The HyperTransport Release 2.0 Specification introduces three more powerful bus speeds and maps to PCI Express, the successor of PCI for the next decade. HyperTransport’s speed capability extends from current 1.6Gb/s per pin to 2.0Gb/s, 2.4Gb/s, and 2.8Gb/s per pin using dual-data rate clocks at 1.0GHz, 1.2GHz, and 1.4GHz, delivering a maximum aggregate bandwidth of 22.40GB/s from current 12.8GB/s in both directions.

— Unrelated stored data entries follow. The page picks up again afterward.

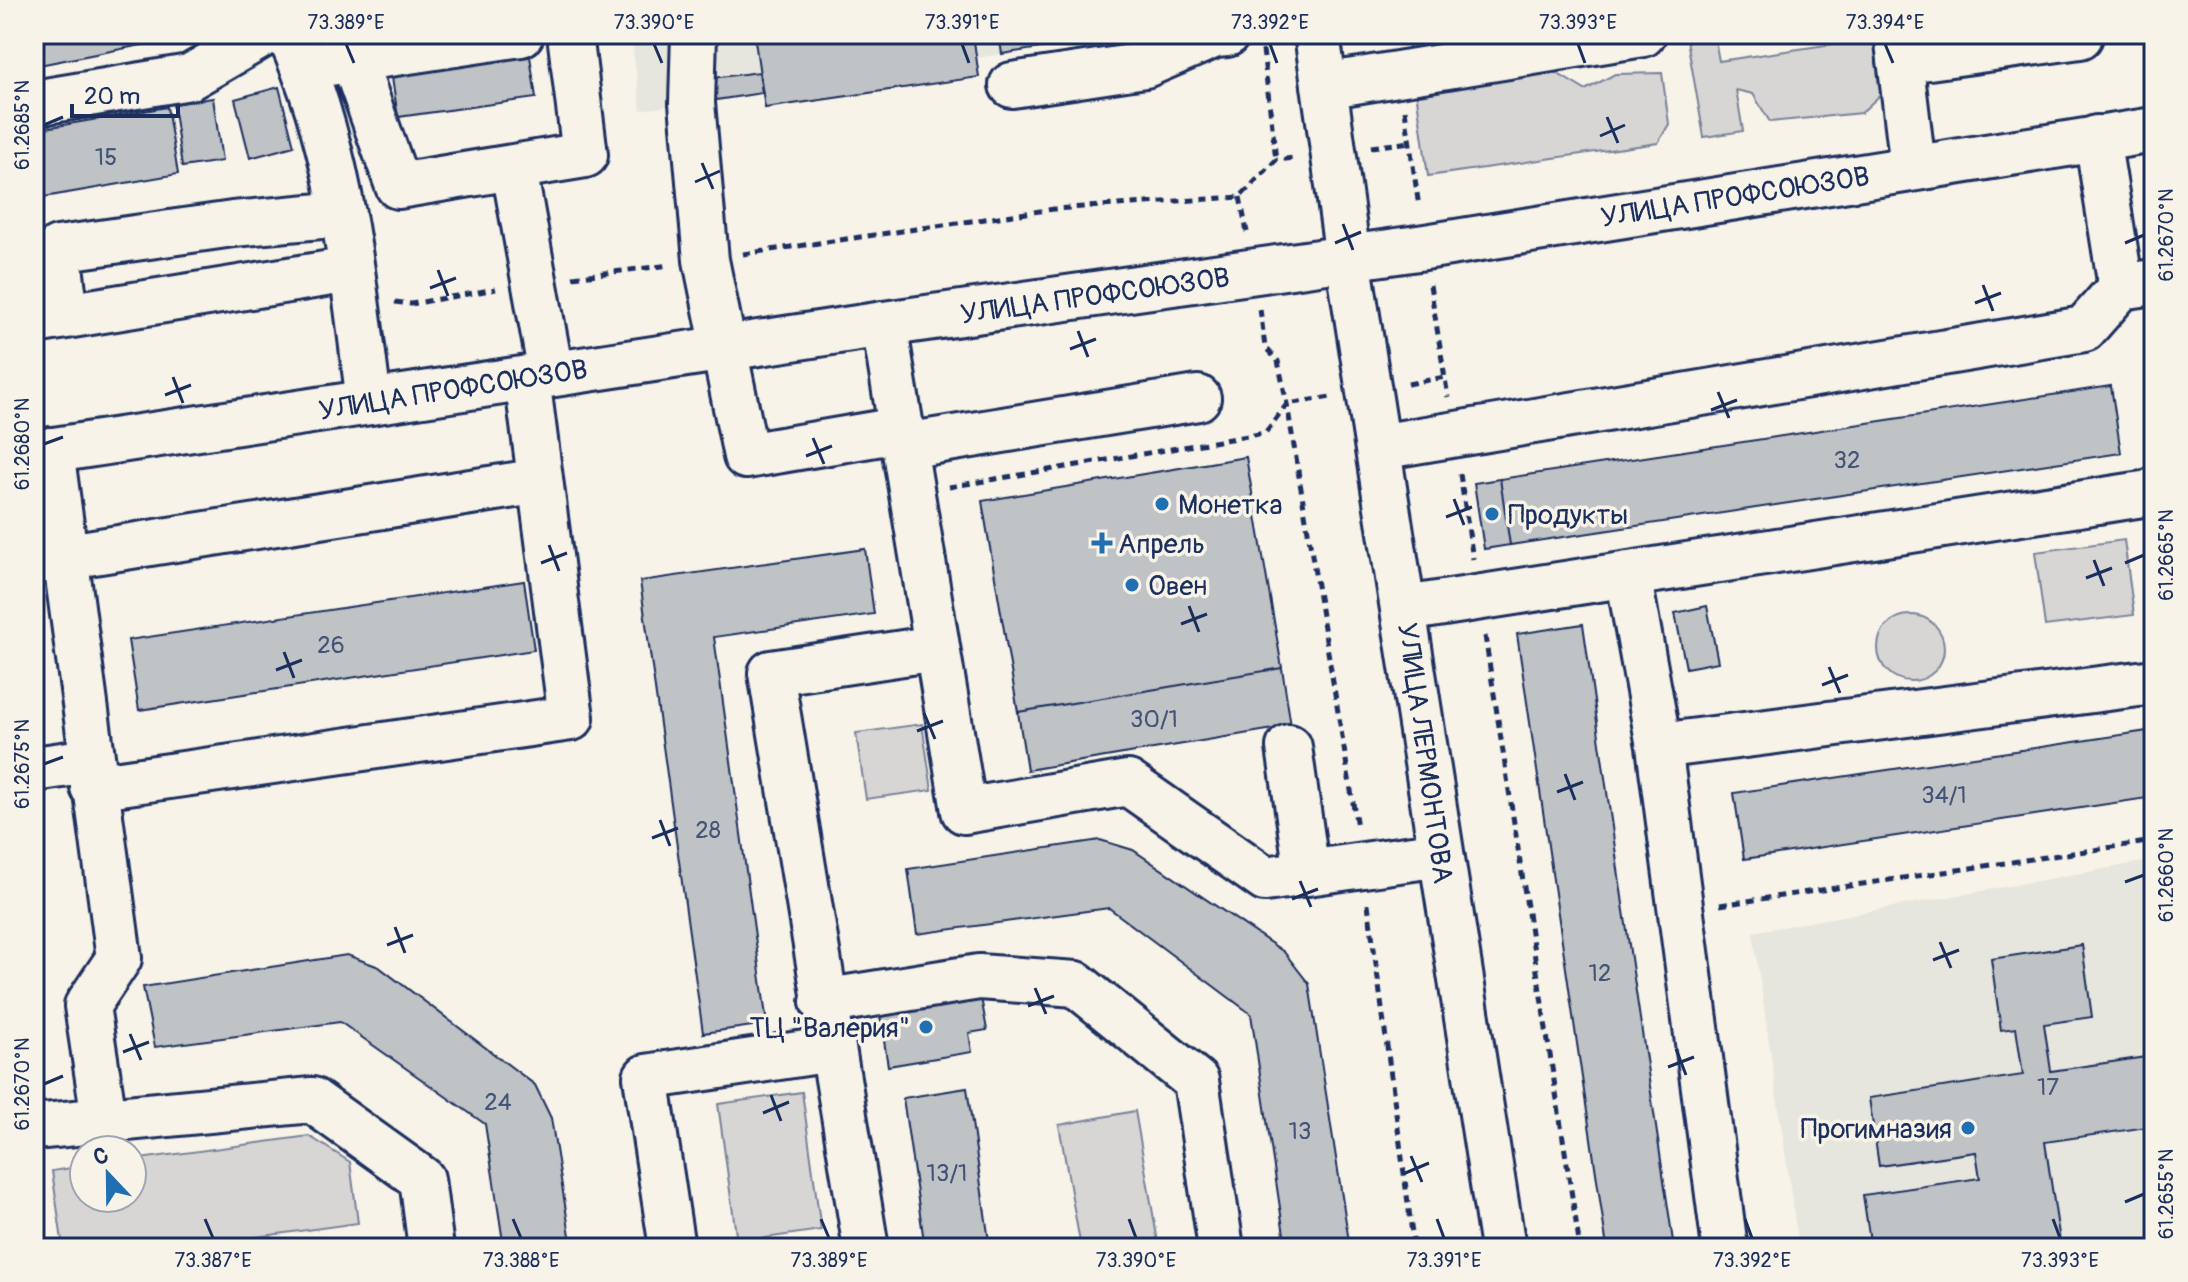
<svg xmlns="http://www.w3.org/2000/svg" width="2188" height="1282" viewBox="0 0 2188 1282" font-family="Pangolin,sans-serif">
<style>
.built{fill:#e6e5de}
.green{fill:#d7d6d4;stroke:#798299;stroke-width:2}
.building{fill:#c0c3c5;stroke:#1b2f5e;stroke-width:2}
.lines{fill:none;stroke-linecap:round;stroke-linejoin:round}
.minor-casing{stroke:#1b2f5e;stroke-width:50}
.major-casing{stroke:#1b2f5e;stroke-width:50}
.path{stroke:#1b2f5e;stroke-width:5;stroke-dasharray:8 6;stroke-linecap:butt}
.minor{stroke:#f7f3e8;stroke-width:44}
.major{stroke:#f7f3e8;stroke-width:44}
.ticks{fill:none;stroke:#1b2f5e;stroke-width:3}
.poi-dot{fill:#1f6fb2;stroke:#f7f3e8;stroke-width:3}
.labels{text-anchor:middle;stroke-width:7;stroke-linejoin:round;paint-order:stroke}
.number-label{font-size:24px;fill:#445478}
.street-label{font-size:28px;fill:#1b2f5e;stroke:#f7f3e8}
.poi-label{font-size:28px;fill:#1b2f5e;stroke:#f7f3e8;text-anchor:start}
.neatline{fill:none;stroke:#1b2f5e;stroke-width:3}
.ticks-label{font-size:20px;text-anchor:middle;fill:#1b2f5e}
</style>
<rect width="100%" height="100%" fill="#f7f3e8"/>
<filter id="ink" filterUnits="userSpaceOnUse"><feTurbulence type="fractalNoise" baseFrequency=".0125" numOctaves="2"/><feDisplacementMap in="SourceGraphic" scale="16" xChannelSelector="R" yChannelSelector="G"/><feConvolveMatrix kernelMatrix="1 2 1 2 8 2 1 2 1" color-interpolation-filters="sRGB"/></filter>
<g filter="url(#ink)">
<!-- built -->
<path class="built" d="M631,34H754L762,93L641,110Z
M973,34H1128L976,58Z
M2154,860V1248H1799L1753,932Z"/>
<!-- green -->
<path class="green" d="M1686,34H1714L1719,61L1886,36L1893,83L1861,113L1770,122L1753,94L1736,90L1743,131L1704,137Z
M1553,71L1585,90L1615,74L1662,73L1669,124L1658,143L1428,176L1416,91Z
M2124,540L2134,615L2045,626L2035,552Z
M1878 648a33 33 0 1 1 66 0a33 33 0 1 1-66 0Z
M922,724L932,790L866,799L856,733Z
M802,1092L821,1230L737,1242L718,1104Z
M1135,1111L1159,1248H1081L1059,1125Z
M309,1136L350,1162L358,1223L227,1241V1248H63L52,1171L84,1166V1198H132V1160Z"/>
<!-- building -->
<path class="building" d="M34,34H198L34,66Z
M754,34H973L979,77L765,108Z
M999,34H1115L1116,36L1002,54Z
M529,49L536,98L398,117L391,71Z
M759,72L762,93L716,100L712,78Z
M279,87L294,146L250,158L235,99Z
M213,98L222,161L182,167L173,104Z
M167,107L178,174L44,197L34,130Z
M2111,386L2121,453L1510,545L1500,479Z
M1246,457L1282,668L1018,712L982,501Z
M1500,479L1510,545L1484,549L1474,483Z
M865,549L874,614L714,637L767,1024L703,1033L640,581Z
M524,581L534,650L139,710L128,640Z
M1707,606L1718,662L1686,668L1675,613Z
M1583,624L1624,911L1674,1248H1607L1517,634Z
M1282,668L1291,726L1027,770L1018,712Z
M2154,730V797L1744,859L1734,793Z
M1100,840L1133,850L1284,952L1309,984L1350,1248H1286L1251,1014L1109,908L917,934L908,869Z
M2082,945L2092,1017L2044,1024L2051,1071L2146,1057L2154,1126L2045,1142L2061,1248H1871L1863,1195L1980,1178L1976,1152L1879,1166L1869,1098L2023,1075L2016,1028L2001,1030L1991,959Z
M347,955L379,967L535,1085L551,1118L572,1248H504L485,1124L340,1022L155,1047L143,987Z
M980,992L987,1030L969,1033L972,1052L888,1066L879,1009Z
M967,1088L990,1248H925L903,1098Z"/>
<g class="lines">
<defs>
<path id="minor" d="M289,34C342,149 353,278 369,402
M344,34L398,186L585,155L570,34
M694,34L692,103L706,260L746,456L881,433
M1317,34L1348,258L1503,1248
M1897,34L1913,167
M1900,61L2080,36
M323,64L521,34
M1012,85L1145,65L1215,35L1227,34
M1324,86L1643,34
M34,103L190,77L264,34
M2097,138L2121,287
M514,169L551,374
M66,316L350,270
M34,321L66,316L58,249L233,224L343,214
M884,324L964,811L1128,783L1265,879L1441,854
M905,446L1198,398
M1379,447L2084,329L2121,287L2154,282
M51,450L119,958L87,1006L104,1118
M37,561L540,481
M1628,574L1659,746L1725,1248
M1405,609L2149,493L2154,490
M1659,746L2154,682
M1289,747L1307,873
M34,769L90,761
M93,787L571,718L527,378
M823,1002L979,977L1076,984L1196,1081L1221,1248
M34,1127L312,1100L422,1179L431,1248
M672,1248L646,1077L832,1049
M866,1248L771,673L936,648"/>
<path id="major" d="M34,453L884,324L1425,247L2154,130"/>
</defs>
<!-- minor casing -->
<use href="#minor" class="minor-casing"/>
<!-- major casing -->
<use href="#major" class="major-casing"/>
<!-- path -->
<path class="path" d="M1263,50L1276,160
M1405,110L1419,207
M1371,147L1410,142
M1240,197L1247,232
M743,254L1054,209L1240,197L1276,160L1294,158
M573,277L670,265
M1430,285L1448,397
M395,302L411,304L496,289
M1260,309L1265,347L1278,361L1287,404L1357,827
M1408,384L1445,377
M1460,474L1473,559
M949,487L1265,433L1287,404L1331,397
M1485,636L1580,1248
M1368,904L1414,1248
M1720,905L2154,841"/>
<!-- minor -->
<use href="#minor" class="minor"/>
<!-- major -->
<use href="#major" class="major"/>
</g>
</g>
<!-- ticks -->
<path class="ticks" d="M346,44L354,63M654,44L662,63M962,44L969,63M1270,44L1277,63M1578,44L1585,63M1885,44L1893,63M1607,117L1618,143M44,125L63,117M1600,136L1625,125M702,163L713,189M695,182L720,171M1343,224L1353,250M1335,243L1361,232M2125,243L2144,235M438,270L448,296M1983,285L1993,311M430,288L456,278M1975,303L2001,293M1078,331L1088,357M1070,349L1096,339M173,377L183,403M1718,392L1729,418M165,395L191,385M1711,410L1737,400M813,438L824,464M44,444L63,437M806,456L832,446M1454,499L1464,525M1446,517L1472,507M549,545L559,571M2094,560L2104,586M541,563L567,553M2125,563L2144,555M2086,578L2112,568M1189,606L1199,632M1181,624L1207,614M284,652L294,678M1829,667L1840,693M276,670L302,660M1822,685L1848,675M924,713L935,739M917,731L943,721M44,764L63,757M1565,774L1575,800M1557,792L1583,782M660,820L670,846M652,838L678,828M1300,881L1311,907M2125,882L2144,875M1292,899L1318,889M395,927L405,953M1940,942L1951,968M387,945L413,935M1933,960L1959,950M1035,988L1046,1014M1028,1006L1054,996M130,1034L141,1060M1676,1049L1686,1075M123,1052L149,1042M1668,1067L1694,1057M44,1084L63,1076M771,1095L781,1121M763,1113L789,1102M1411,1156L1422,1182M1403,1174L1429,1163M2125,1202L2144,1194M205,1219L213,1238M513,1219L521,1238M821,1219L829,1238M1129,1219L1136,1238M1437,1219L1444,1238M1745,1219L1752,1238M2053,1219L2060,1238"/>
<!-- markers -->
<g class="poi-dot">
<circle cx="1162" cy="504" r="8"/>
<circle cx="1492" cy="514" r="8"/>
<path d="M1098 531h8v8h8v8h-8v8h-8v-8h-8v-8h8z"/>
<circle cx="1132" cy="585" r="8"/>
<circle cx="926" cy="1027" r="8"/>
<circle cx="1968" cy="1128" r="8"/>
</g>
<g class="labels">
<!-- number labels -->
<g class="number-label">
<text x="106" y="165">15</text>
<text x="1847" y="468">32</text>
<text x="331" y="653">26</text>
<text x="1154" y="727">30/1</text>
<text x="1944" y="803">34/1</text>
<text x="708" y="838">28</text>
<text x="1600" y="981">12</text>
<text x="2048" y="1095">17</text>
<text x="498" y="1110">24</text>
<text x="1300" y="1139">13</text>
<text x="947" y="1181">13/1</text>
</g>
<!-- street labels -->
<g class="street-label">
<text transform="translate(1735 196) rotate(-9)" y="10">УЛИЦА ПРОФСОЮЗОВ</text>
<text transform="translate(1095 295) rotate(-8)" y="10">УЛИЦА ПРОФСОЮЗОВ</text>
<text transform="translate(453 389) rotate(-9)" y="10">УЛИЦА ПРОФСОЮЗОВ</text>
<text transform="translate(1426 753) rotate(82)" y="10">УЛИЦА ЛЕРМОНТОВА</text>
</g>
<!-- poi labels -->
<g class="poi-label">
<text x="1178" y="514">Монетка</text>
<text x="1508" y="524">Продукты</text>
<text x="1118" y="553">Апрель</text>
<text x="1148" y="595">Овен</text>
<text x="910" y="1037" text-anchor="end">ТЦ "Валерия"</text>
<text x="1952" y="1138" text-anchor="end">Прогимназия</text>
</g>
</g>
<!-- margin -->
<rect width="2188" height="1282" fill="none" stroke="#f7f3e8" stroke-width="88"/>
<!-- north arrow -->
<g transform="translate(108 1174) rotate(338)"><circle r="38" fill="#f7f3e8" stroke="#9fa5b1" stroke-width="2"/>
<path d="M0-6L14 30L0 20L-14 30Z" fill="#1f6fb2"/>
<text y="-12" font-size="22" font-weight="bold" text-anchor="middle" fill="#1b2f5e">С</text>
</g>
<!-- scale -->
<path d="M72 104v12h106v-12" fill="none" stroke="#1b2f5e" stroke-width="4"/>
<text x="84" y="104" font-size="24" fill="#1b2f5e" stroke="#f7f3e8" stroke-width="6" paint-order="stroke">20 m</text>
<rect x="44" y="44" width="2100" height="1194" class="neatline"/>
<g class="ticks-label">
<text x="346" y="29">73.389°E</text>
<text x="654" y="29">73.390°E</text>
<text x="962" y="29">73.391°E</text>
<text x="1270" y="29">73.392°E</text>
<text x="1578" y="29">73.393°E</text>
<text x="1885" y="29">73.394°E</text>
<text transform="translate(22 125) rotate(-90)" y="7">61.2685°N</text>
<text transform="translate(2166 235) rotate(-90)" y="7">61.2670°N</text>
<text transform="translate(22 444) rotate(-90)" y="7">61.2680°N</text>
<text transform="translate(2166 555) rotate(-90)" y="7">61.2665°N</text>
<text transform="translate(22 764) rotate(-90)" y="7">61.2675°N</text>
<text transform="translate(2166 875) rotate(-90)" y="7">61.2660°N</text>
<text transform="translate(22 1084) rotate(-90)" y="7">61.2670°N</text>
<text transform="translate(2166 1194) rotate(-90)" y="7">61.2655°N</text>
<text x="213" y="1267">73.387°E</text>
<text x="521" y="1267">73.388°E</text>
<text x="829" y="1267">73.389°E</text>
<text x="1136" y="1267">73.390°E</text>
<text x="1444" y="1267">73.391°E</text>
<text x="1752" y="1267">73.392°E</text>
<text x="2060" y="1267">73.393°E</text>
</g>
</svg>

“Release 2.0’s substantial speed and bandwidth extensions combined with PCI Express bus extensibility reaffirm and consolidate HyperTransport’s long term chip-to-chip I/O technology leadership while preserving HyperTransport’s low implementation cost and the multi-million dollars investments made by the HyperTransport Consortium members and their considerable customer base,” a spokesperson for the HyperTransport Technology Consortium said.

The electrical protocols supporting the new clock rates are backward compatible with all previous versions of the HyperTransport electrical specifications. Moreover, parts compatible with PCI Express will also be compatible with the new HyperTransport 2.0.

HyperTransport technology was developed by a group of companies headed by CPU maker Advanced Micro Devices. No surprise that AMD is actually one of the most interested companies in development of the transfer protocol. Reportedly, AMD will introduce its new Athlon 64 processors with 1GHz HyperTransport bus in the late first quarter of the year.